Probably most important of Chaffee's present activities is his secret War Department Research project which has been under way for some time. "In fact," said Chaffee, "things have progressed along so well that several of the devices have already received official tests which turned out generally very satisfactory." Production is expected to be started on these devices as soon as some minor mechanical adjustments have been made, Chaffee explained. Although the nature of the project cannot be revealed, it is assumed that it has to do with communication devices.

"However, it's not a device for sending messages back and forth," Chaffee said with an ambiguous smile, "it's more like Radar but isn't Radar." So Well-satisfied was the war Department with Chaffee's work that the contract for the project was renewed in July, and a staff of about 12 men is now doing the research work.
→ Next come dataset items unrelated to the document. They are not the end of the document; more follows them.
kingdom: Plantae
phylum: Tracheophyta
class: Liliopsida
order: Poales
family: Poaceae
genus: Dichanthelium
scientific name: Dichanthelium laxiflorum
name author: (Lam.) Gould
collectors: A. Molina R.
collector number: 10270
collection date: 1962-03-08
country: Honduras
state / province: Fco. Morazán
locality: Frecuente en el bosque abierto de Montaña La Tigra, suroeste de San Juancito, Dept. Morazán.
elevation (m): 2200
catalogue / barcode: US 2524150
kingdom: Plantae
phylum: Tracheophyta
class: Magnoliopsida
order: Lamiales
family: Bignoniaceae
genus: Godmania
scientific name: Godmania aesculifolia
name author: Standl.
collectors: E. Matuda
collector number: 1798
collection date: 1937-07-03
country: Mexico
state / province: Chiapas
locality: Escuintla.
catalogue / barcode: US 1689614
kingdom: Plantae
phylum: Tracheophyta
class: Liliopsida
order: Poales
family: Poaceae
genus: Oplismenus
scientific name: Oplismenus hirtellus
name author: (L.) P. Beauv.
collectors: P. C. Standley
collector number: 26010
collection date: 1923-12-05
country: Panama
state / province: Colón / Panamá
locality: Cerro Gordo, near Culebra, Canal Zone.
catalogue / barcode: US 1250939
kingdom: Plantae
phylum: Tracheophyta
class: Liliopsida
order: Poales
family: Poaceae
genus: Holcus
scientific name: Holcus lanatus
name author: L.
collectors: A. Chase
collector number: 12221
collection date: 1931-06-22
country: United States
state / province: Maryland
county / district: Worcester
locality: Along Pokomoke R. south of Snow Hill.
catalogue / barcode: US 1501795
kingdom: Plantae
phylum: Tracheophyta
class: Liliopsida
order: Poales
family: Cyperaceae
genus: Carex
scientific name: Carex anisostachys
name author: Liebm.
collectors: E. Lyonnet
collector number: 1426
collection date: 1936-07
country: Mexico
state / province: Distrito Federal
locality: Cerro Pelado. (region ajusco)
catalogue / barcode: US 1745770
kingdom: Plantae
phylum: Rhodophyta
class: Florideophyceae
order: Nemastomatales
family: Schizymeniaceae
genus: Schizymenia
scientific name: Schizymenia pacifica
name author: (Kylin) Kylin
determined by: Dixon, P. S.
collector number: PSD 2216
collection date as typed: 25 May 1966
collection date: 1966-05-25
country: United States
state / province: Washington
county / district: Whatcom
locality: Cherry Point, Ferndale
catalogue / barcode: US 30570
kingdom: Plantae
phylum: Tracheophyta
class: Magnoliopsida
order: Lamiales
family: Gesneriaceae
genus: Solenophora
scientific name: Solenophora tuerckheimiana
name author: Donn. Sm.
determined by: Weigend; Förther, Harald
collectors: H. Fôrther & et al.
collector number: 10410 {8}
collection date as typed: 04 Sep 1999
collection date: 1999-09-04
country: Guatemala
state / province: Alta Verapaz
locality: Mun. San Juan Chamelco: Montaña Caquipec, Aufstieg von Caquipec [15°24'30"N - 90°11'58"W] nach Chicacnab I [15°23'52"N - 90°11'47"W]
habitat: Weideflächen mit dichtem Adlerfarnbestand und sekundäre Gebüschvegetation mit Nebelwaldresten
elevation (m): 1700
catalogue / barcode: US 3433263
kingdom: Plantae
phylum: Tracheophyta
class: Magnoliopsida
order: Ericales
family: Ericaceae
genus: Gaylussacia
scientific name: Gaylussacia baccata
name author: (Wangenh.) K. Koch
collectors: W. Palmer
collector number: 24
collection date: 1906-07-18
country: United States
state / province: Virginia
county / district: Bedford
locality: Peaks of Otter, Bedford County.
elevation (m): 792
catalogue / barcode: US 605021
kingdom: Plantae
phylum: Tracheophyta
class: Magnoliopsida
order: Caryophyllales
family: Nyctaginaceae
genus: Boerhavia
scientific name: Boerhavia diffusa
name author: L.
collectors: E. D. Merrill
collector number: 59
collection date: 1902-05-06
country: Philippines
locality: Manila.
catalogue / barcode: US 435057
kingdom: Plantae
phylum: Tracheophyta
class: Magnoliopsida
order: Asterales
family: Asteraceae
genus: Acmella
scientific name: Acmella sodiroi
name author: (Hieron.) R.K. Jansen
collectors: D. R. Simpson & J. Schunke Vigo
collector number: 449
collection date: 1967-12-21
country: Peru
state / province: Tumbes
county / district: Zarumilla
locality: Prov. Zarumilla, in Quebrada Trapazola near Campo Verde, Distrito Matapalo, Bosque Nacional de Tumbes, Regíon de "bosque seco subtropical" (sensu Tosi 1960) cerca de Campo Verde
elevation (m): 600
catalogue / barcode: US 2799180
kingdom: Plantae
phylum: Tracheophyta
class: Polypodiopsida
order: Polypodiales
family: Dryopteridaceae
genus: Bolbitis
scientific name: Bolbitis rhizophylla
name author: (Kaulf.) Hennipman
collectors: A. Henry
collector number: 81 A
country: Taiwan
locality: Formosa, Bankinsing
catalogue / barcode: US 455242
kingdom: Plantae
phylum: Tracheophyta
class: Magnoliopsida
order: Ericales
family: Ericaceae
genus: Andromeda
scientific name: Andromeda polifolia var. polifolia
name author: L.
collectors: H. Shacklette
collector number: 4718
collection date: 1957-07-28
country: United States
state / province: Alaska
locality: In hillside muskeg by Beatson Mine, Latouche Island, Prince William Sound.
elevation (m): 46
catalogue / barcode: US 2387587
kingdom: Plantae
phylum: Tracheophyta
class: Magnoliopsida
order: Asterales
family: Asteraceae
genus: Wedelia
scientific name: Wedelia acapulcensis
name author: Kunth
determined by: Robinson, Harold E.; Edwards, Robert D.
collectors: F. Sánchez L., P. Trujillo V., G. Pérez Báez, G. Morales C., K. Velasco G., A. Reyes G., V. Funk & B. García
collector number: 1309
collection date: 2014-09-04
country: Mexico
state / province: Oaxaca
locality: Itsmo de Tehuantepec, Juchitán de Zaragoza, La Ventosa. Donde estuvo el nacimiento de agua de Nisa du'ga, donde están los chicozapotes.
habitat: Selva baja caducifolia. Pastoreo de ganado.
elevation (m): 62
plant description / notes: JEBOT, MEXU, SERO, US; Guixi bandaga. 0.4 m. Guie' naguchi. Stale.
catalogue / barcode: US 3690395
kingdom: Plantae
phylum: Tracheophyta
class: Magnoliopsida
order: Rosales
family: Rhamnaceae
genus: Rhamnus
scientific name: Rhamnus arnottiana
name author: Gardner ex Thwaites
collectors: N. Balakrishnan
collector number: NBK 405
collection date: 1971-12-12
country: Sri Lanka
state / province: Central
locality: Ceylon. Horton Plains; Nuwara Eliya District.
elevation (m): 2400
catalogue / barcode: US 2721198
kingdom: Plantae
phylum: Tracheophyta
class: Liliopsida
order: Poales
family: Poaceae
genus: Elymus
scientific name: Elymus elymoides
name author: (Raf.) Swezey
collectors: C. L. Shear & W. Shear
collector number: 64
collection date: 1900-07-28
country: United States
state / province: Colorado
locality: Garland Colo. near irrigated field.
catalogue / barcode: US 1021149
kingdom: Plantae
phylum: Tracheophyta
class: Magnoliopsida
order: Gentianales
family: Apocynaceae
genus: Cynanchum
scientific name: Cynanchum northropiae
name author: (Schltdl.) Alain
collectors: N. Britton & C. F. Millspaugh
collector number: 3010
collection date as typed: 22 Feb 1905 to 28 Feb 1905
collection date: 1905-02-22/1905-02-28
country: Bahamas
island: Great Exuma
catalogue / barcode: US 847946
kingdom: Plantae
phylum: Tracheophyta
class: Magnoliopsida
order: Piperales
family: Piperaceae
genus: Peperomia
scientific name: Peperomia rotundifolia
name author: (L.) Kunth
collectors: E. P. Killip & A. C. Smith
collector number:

Chaffee's contributions to the training of Uncle Sam's men did not begin with this war. During World War I, Chaffee was a $1-a-year research man for the government and developed a new signaling device and method of directing torpedoes by radio. For many years he has been giving a one-year post graduate course to groups of Naval Academy graduates who, as Chaffee proudly points out, are some of the leading lights in Radar today.

World Famous Experiments

Professor Chaffee's experiments have led him into a variety of fields ranging from the optical research in which he claimed to have heard the eye see by attaching wires to the retina, to implanting electric coils in animals to study nervous responses by remote control. In 1938 Professor Chaffee broke into the news with the development of a new power saving radio broadcasting tube which the New York "Times" heralded as a "triumph of laboratory and mathematical skill over one of the most complex engineering problems of the generation."

Professor Chaffee now holds one of the longest service records at Harvard having taught here since 1912.